Получив разрешение, Кадфаэль в последний раз посетил замковую часовню. Он проделал долгий путь оттуда, куда так стремился вернуться, а теперь даже не был уверен, доживет ли до возвращения. Никому не дано знать, когда его призовет Всевышний. Но даже если он доберется туда живым, его могут и не принять. Нить, связывавшая его с обителью, порвалась, и ее трудно будет соединить снова.
С покорностью и смирением обратился Кадфаэль к Господу, а помолившись, еще долго стоял на коленях с закрытыми глазами, припоминая все случившееся за это время — и хорошее, и дурное. Благодарностью и радостью преисполнилось его сердце, когда он вспомнил сына, представшего перед ним в обличье деревенского парня. Сына, сидевшего в повозке мельника, держа на коленях голову своего врага или все же друга, ибо эти двое не были врагами. Они на славу постарались, чтобы стать ими, сделали для этого все возможное, но все же ими не были. Чудно, но над такими вопросами лучше и не ломать голову — все равно не найдешь ответа.

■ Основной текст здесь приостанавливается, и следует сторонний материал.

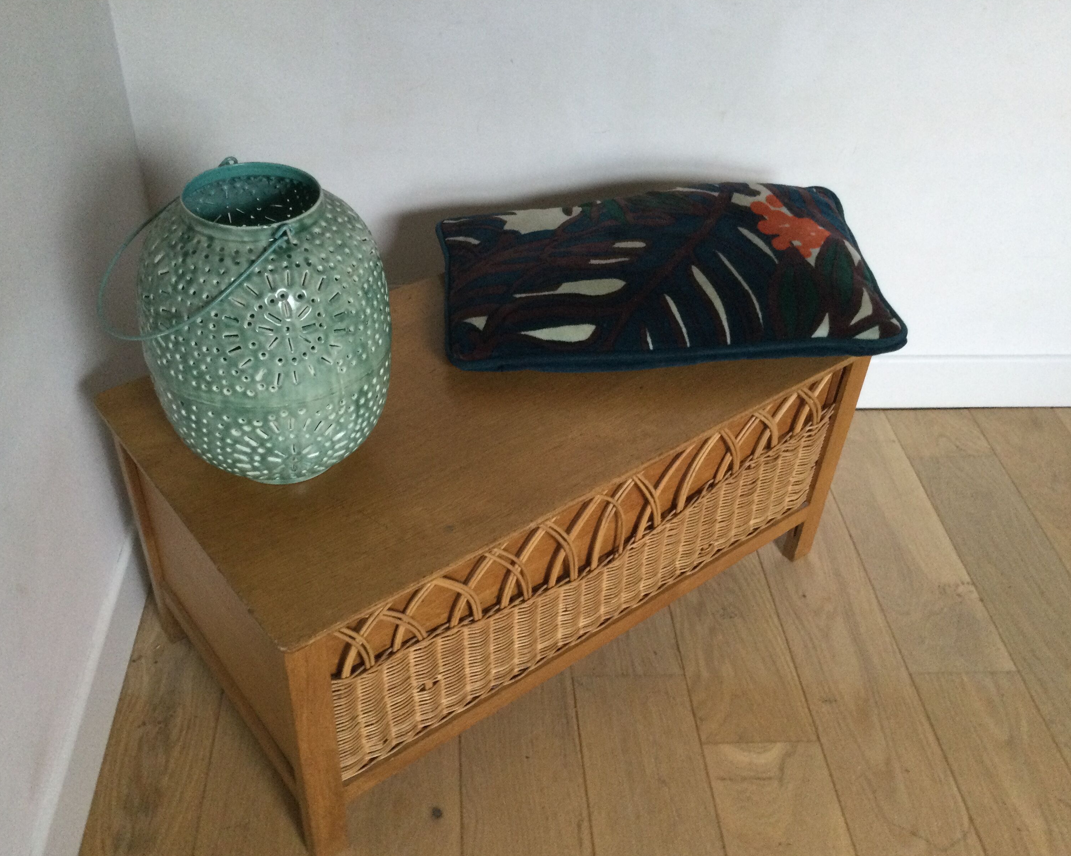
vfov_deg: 44.5
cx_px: 500
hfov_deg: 54.2
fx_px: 1046
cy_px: 433
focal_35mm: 33
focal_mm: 3.3
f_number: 2.4
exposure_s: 1/33
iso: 160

Он уже поднимался с чуть затекших от долгого стояния на твердом прохладном камне колен, когда на пороге послышались легкие шаги и дверь приоткрылась чуточку пошире. Присутствие в замке женщин уже сказалось на обстановке часовни — в ней появился вышитый алтарный покров и молитвенная скамеечка с зеленой подушкой, предназначенная для самой императрицы. На пороге появилась камеристка, державшая в каждой руке по тяжелому серебряному подсвечнику. Она направилась было к алтарю, но тут заметила монаха, слегка склонила голову и улыбнулась. Косы ее были убраны под тонкую поблескивающую сеточку, такую же серебристую, как и сами волосы.
— Доброе утро, брат, — промолвила Джоветта де Монтроз и двинулась было дальше, но вновь задержалась и посмотрела на монаха более пристально. — Кажется, брат, я уже встречала тебя. Ты был на встрече в Ковентри, верно?

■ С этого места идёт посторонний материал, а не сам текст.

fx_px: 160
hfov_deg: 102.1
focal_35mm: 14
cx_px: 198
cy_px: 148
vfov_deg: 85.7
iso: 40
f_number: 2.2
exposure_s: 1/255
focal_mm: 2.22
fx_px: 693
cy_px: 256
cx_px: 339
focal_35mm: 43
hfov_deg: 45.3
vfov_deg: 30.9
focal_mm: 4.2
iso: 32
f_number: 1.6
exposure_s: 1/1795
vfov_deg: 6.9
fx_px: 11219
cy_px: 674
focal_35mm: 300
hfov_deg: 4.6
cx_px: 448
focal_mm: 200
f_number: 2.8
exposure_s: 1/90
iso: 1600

— Истинно так, — ответил Кадфаэль.
— Я помню, — промолвила она со вздохом. — Жаль, что из этого ничего не вышло. Но у тебя, наверное, было какое-то важное дело, связанное с этим советом, иначе как бы тебя занесло в такую даль. Я слышала, что ты вроде бы из Шрусберийского аббатства.

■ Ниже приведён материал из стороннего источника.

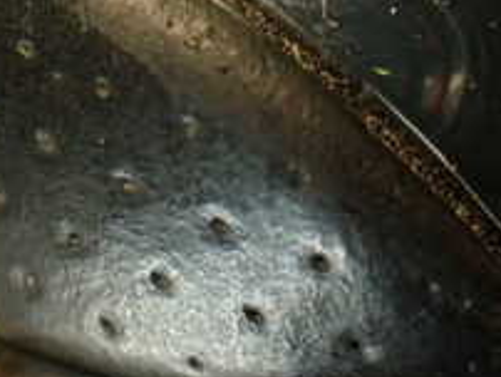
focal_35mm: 89
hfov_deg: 21.9
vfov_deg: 16.1
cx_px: 193
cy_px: -42
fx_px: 1290
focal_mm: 5.4
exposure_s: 1/30
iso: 320
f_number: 2.3
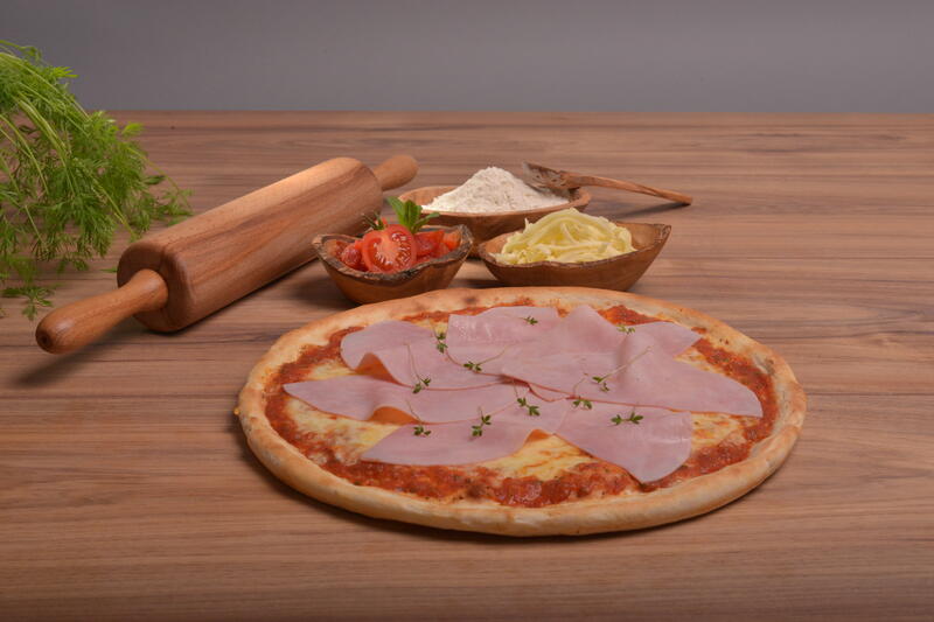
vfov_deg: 27.0
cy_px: 311
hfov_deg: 39.6
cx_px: 467
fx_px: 1297
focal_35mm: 50
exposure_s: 1/250
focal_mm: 50
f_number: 16
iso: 1000
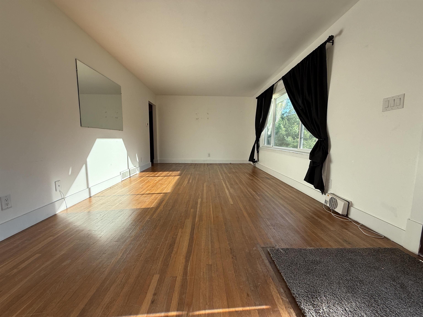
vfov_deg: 85.7
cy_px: 158
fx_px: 171
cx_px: 212
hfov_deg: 102.1
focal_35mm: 14
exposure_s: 1/329
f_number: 2.2
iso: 64
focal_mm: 2.22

— Можно сказать и так, — ответил Кадфаэль, — в каком-то смысле да, было.
— И ты преуспел? — Она подошла к алтарю, водрузила подсвечники по обе стороны и наклонилась, ища в шкатулке свечи и лучину, чтобы зажечь их от маленькой лампады, которая постоянно горела перед распятием.
— Отчасти, — сказал монах. — Отчасти я преуспел.
— Только отчасти?
— Осталось одно дело, в котором я так и не разобрался, хотя теперь это уже не так важно. Ты помнишь молодого человека, которого там, в Ковентри, обвинили в убийстве?
Он подошел к ней поближе, и женщина обратила к нему ясное бледное лицо с большими и яркими, небесной голубизны глазами.
— Да, помню. Теперь с него снято всякое подозрение. Я видела его, когда он приехал в Глостер, и он рассказал, что сам Филипп Фицроберт отпустил его, сочтя невиновным. Я была рада это слышать. Я-то думала, что все кончилось, еще когда государыня благополучно увезла его из Ковентри, и только в Глостере узнала, что Филипп захватил его на дороге. А потом он явился, поднял тревогу, и мы выступили против Фицроберта… Я знала, — добавила она, помолчав, — что вины на этом юноше нет.
Она вставила свечи в подсвечники и, чуть наклонив голову, слегка отступила. Серная лучина горела, потрескивая и шипя, отбрасывая яркий свет на ее левую руку, тонкую, с синеватыми прожилками. Она осторожно зажгла свечи и смотрела, как они разгораются, по-прежнему держа в руке лучину. На среднем пальце Джоветты было надето кольцо, точнее перстень с гравировкой на отшлифованном камне. Маленький черный гагат словно вбирал в себя свет, благодаря чему гравированный рисунок был виден во всех деталях. Крохотная саламандра в окружении язычков пламени смотрела в противоположную сторону, но тот, кто видел печать, не мог не узнать это изображение.